Saturday, 15 December 2012

Getting it wrong – in Hampshire?

Wrongly taking children, who are not being abused or neglected, into care is as bad as wrongly failing to take children into care when they are being maltreated. The one type of error is the mirror image of the other.

I don’t know how accurate the Daily Mail’s recent story is. It concerns events in Hampshire, in which three children were taken from their mother in a 6 am police raid.
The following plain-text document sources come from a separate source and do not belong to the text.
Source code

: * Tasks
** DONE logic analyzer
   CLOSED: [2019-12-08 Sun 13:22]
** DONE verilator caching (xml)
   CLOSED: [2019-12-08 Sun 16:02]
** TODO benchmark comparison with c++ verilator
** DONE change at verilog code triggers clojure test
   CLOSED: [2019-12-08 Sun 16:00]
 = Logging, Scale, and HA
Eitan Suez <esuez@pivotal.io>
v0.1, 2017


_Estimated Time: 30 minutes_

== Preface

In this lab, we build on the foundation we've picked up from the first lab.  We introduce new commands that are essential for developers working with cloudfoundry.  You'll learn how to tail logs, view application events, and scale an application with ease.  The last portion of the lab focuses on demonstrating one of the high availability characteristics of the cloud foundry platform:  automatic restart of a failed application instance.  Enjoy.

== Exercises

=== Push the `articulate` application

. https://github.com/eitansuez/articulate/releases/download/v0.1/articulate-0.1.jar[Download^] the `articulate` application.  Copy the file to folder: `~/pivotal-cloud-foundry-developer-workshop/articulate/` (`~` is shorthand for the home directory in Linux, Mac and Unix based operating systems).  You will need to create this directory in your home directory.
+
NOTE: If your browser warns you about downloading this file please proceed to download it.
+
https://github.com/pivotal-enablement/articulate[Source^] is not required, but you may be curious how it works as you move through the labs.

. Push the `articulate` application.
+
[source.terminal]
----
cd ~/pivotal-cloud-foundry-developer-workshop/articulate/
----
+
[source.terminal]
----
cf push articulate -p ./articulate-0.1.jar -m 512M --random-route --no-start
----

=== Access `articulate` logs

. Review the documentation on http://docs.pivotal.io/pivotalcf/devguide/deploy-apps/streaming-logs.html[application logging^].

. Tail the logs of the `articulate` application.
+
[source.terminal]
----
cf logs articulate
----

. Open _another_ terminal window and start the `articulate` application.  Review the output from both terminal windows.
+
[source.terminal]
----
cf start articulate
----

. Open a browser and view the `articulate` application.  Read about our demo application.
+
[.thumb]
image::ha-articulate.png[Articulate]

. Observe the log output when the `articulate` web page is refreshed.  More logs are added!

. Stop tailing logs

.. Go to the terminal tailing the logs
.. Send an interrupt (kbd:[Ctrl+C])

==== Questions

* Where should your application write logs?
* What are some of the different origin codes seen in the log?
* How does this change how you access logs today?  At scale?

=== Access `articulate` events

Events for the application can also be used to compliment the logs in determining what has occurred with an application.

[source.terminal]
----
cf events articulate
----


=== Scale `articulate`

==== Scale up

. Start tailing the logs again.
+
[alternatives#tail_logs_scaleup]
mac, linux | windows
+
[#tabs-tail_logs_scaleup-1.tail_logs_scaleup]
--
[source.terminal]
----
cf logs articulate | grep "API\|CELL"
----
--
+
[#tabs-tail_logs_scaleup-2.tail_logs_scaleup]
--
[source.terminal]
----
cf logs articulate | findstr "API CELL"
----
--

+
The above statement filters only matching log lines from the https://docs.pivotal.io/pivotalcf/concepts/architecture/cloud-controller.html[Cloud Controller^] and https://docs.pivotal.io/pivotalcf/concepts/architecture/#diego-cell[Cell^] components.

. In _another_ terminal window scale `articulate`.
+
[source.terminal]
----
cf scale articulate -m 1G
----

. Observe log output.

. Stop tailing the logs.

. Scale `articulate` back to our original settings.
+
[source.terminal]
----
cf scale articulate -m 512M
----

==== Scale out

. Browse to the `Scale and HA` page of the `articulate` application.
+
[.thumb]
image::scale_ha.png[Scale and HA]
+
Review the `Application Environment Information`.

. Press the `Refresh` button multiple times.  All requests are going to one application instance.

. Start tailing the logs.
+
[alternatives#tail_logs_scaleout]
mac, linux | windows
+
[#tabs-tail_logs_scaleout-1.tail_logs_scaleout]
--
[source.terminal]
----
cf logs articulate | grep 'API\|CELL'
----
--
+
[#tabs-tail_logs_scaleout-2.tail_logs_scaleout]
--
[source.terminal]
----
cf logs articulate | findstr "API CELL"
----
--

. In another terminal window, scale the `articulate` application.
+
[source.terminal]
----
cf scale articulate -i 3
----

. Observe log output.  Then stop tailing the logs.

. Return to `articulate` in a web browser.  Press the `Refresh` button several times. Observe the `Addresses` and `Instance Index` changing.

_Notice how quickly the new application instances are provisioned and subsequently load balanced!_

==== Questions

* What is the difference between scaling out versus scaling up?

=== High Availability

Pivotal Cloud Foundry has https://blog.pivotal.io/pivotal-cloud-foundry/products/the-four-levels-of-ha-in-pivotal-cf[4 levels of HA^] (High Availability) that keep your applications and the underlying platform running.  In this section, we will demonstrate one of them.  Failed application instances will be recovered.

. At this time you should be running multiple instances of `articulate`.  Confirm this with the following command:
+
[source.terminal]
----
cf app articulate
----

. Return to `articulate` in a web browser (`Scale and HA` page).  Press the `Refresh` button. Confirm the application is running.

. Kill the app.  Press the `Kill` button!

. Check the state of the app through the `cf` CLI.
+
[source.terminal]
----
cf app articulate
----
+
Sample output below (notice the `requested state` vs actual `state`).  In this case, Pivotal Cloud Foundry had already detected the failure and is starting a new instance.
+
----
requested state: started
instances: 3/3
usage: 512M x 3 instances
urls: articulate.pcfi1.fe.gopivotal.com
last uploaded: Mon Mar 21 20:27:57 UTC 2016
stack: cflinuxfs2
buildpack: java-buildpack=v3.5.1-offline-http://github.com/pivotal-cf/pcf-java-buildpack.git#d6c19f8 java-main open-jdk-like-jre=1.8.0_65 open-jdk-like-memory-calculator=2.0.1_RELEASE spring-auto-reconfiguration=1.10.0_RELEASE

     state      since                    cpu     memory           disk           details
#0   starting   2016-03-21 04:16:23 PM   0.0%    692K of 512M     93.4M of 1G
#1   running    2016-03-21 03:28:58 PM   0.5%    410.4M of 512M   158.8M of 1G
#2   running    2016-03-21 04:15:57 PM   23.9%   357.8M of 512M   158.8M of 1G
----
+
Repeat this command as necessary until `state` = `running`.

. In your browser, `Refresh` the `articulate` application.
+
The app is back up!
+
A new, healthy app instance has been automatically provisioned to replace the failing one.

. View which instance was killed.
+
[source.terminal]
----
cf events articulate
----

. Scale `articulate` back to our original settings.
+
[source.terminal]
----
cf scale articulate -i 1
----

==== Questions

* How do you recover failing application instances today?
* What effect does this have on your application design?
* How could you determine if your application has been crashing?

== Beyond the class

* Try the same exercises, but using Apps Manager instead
If it is true it is utterly shocking - http://www.dailymail.co.uk/news/article-2248370/Social-workers-tore-babies-year-Nightmare-innocent-mother-accused-harming-son.html

The questions the article doesn’t answer are:

·       What medical opinion was sought and obtained?
·       Why has it taken so long for the children to be returned if, as the judge is reported as saying: ‘What happened here is that a picture was painted before the facts were properly analysed, indeed before many of the facts were actually known, and then the facts were made to fit the picture’?
·       Why were the children taken in an apparently heavy-handed dawn raid with the deployment of fourteen police officers?

My view is that John Coughlan, Hampshire County Council’s director of children’s services, and the police, have some important questions to answer.

It is not good enough just to say that the council acted with the ‘best motives’, or that it was acting out of a duty ‘to secure the wellbeing of children.’ The Council and Hampshire Police need either to refute the claims made in the article or to offer to explore what went wrong with a view to understanding the causes of what seems to have been a catastrophic error.

It has always seemed odd to me that we do not usually hold Serious Case Reviews in circumstances like this. The damage done if children are wrongly taken into care can be very great. Professionals need to know what went wrong and why it went wrong. The public need to be assured that someone somewhere is learning the lessons that make a repeat less likely.